Flying High with AIR

12/16/2005 12:00 am EST

Focus:

Jon Markman

Editor, Trader's Advantage

"If there is one corner of the economy that has really taken flight in the past six months, it is the aircraft assembly business," notes Jon Markman, editor of the exceptional swing trading service, StockTactics Advisor. Here, he looks at a "swing trade" in the sector.

"The recent US durable-goods report showed that manufacturing of all big-ticket items jumped 3.4% in October, but that number would have been far more paltry had it not been for a stunning 50.4% leap in civilian aircraft orders. This was mostly new orders from world airlines for the newest planes from Boeing, a company whose stock continues to gather strength. But let's not get picky. When a single niche of the vast US economy shows that kind of growth, it is seen in ways you might not expect.

"There are many larger cap beneficiaries of this trend. But there are also many smaller beneficiaries, such as AAR Corp. (AIR NYSE), a $690 million company that provides maintenance and supply-chain assistance to commercial and military clients and makes pallets and other transportation materials for military commands. AAR is a pretty interesting outfit. It recently scored a number of big aircraft maintenance outsourcing and supply-chain management wins that have led analysts to repeatedly lift estimates.

"After getting crushed in the post-9/11 rout of anything to do with the aircraft industry - sinking from the $17.50 area in early 2001 to $2.95 by late 2002 – the stock has rebounded dramatically of late. At the start of November, shares jumped 25% to a new two-year high on solid volume, and they have only in the past couple of days slowed down. This is not just some flash-in-the-pan momentum move. The stock is cheap by almost any metric, with price/earnings and price/sales multiples well below those of industry peers and its own estimated forward growth rate.

"And the news flow has been very positive, with recent wins including a pallet contract for the US Air Force, reconfiguration of 737-300/500s for ATA Airlines and a Royal Air Force AWACS, a couple of contracts with Mesa Air for supply-chain help, component assistance for BAE Systems and success with its new and refurbished jet engine sales and commercial jet leasing arms.

"As analyst Arnold Ursaner of CJS Securities noted, most of these contracts will gun revenue for five to 10 years, providing unusual earnings visibility for investors. Ursaner noted that since much of the new work will simply leverage existing overhead, gross margins are likely to get a big boost. He said commercial revenue is up 25% year over year, military revenue is up 16%, and certain segments - such as maintenance, repair, and overhaul - are poised to provide 50% growth next year and 20%-plus after that.

"Like many companies, AAR is looking for growth in Asia. It opened sales offices in Tokyo and Shanghai recently with an eye toward providing airline and military operations there with its supply-chain, component distribution and maintenance expertise. Ursaner notes that China's main airline isn't much bigger than Delta Airlines, and that more air travel is likely to develop between its many underserved major cities -- especially going into the 2008 Olympic Games.

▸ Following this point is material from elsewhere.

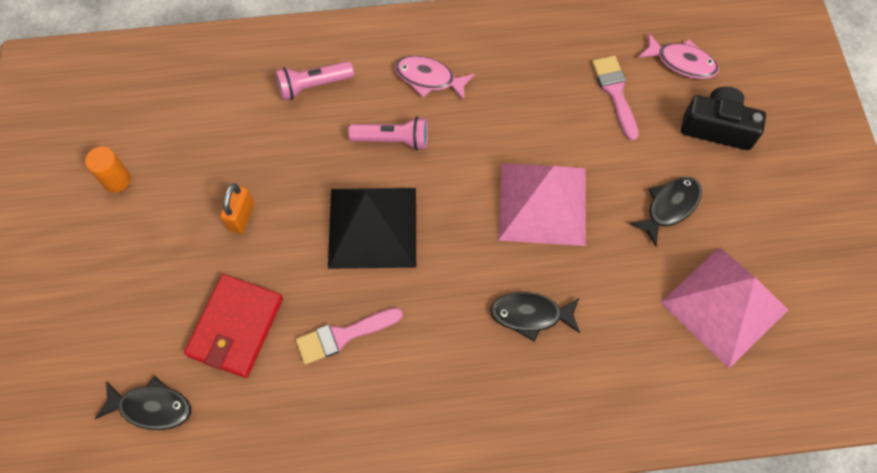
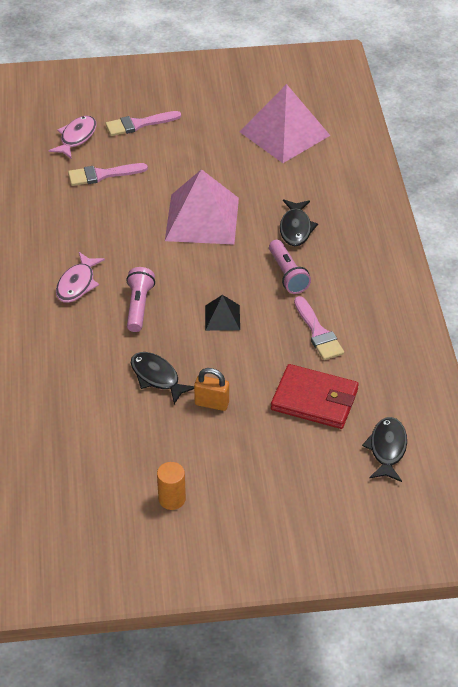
camera: 90 degrees left, 20 degrees down
(313, 86) = (77, 361): pink flashlight -> pink flashlight (287, 274)
(372, 227) = (222, 317): black pyramid -> black pyramid, size x0.47
(669, 207) = (206, 153): black fish -> black fish (157, 377)
(717, 127) = (138, 124): black camera -> pink brush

"Back at home, the company was chosen by United Airlines to be its exclusive maintenance provider for 737 aircraft. That will all be done at AAR's new Indianapolis facility. A few weeks ago, Sidoti & Co. analyst Tyler Hojo lifted his price target for the company to $26, about 30% higher than the current price, as he raised 2006 and 2007 estimates to 82 cents and $1.46, respectively, from 74 cents and $1.05. That's a big jump. Despite expectations of strong growth, he's only modeling a 2007 P/E multiple of 18, so if the company comes to deserve a multiple in the 22 range, then the target would be more like $32.

"SG Cowen analyst Jay Khetani concurs with those targets, going as far as to estimate $2 in earnings per share in 2008. He believes there is a sizable secular shift underway as airlines and the military try to cut costs by outsourcing their maintenance and supply-chain work. That's the kind of long-term upside that turns heads, as it apparently did for AAR Vice President James McDonald, who bought 6,000 shares on the open market in mid-October at $15.49. He turned a nice 30% profit in a month and a half, but his flight is probably not even half over. Late-coming traders may wish to wait for shares to come back and test their breakout at $18.50 before taking a seat."